▶ **Il tuo compito**
Nel testo su Sohrab Sepehri, quale città viene nominata come capitale dell'Iran?

▶ **Brano scelto**
Sepehri

Sohrab Sepehri, il poeta più innovativo dell’Iran contemporaneo

La poesia dello scrittore persiano Sohrab Sepehri viene considerata come la più innovativa dell’Iran contemporaneo e occupa un ruolo di assoluta originalità nel panorama letterario internazionale. Il “metodo pittorico delle sue rappresentazioni” va interpretato in base agli spazi espressivi che caratterizzano gli onirici territori persiani: luoghi in cui si magnificano sovrapposizioni di terre e minerali che ci appaiono sempre in meravigliosa armonia. La composizione degli elementi infatti diviene immanente in natura: la sensazione è di ritrovarsi in un’epoca altra, una visione di un mondo mitico che rimane intatto sotto una volta di vetro soffiato e risponde a quei caratteri propri di un’estetica neoplatonica, angelicata e devota alle costellazioni, caratterizzante a pieno titolo la coscienza culturale e religiosa dei persiani.

L’Iran appare al viaggiatore nei suoi bagliori, in quelle luci e “visioni” sprofondate nei paesaggi che si esprimono soprattutto nella varietà e nella differenziazione dei colori e degli habitat. Laddove l’uomo non ha eroso e non ha intaccato con spirito famelico, come invece è avvenuto nella capitale Teheran e in altre città storicamente e geograficamente importanti, i cosiddetti spazi del “non/dove” si susseguono e ci smarriscono in labirinti da cui è difficile uscirne: l’immoto che cambia, il luminoso velato ma appagante, la nuvola perduta e unica nel cielo terso e muto, la corteccia dei tronchi con le metamorfosi sotto i raggi fulgenti del mattino, l’improvvisazione visiva di elementi in paesaggi millenari che ci appaiono pietrificati: in un istante si evolvono quasi incomprensibilmente in archetipi partoriti dalla ancestrale immaginazione tipica persiana, concretizzandosi nel movimento circolare delle miniature:

“Quale soavità versa la luce nella coppa ramata!

▶ **Insieme di record**
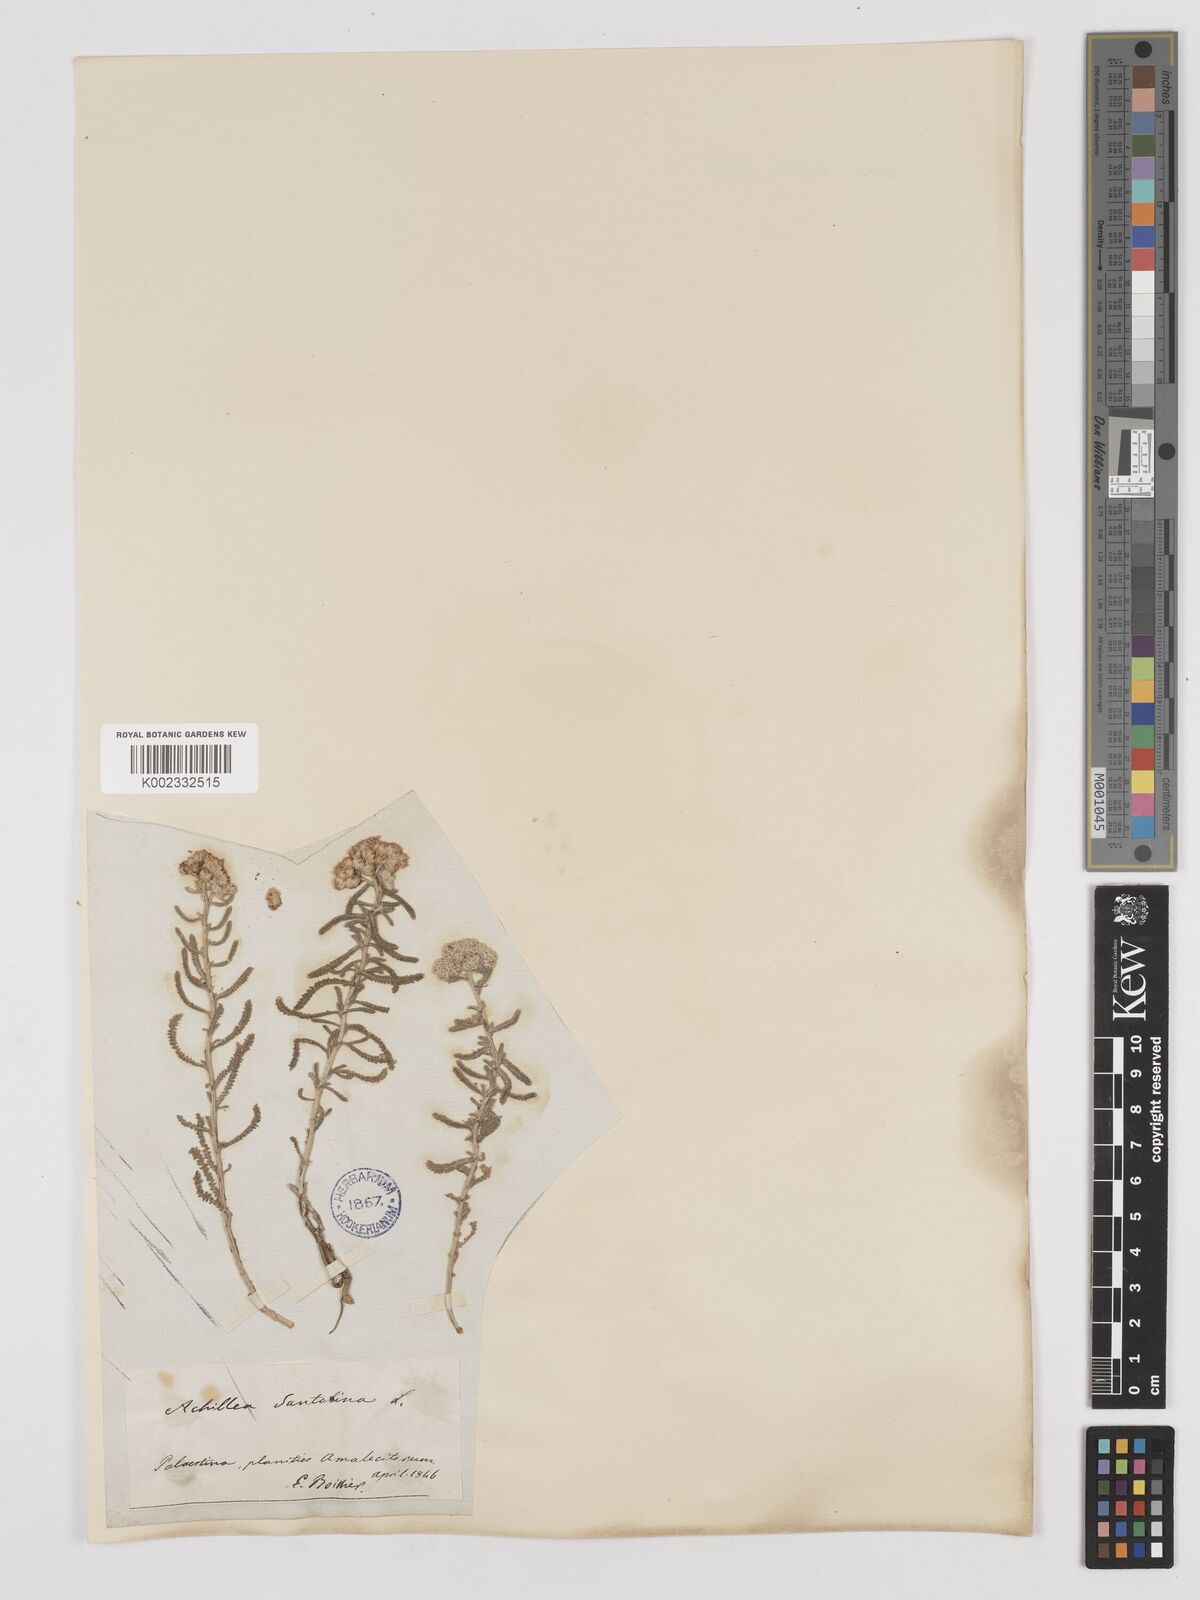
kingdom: Plantae
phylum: Tracheophyta
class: Magnoliopsida
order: Asterales
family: Asteraceae
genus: Achillea
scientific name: Achillea tenuifolia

▶ **Soluzione**
Teheran.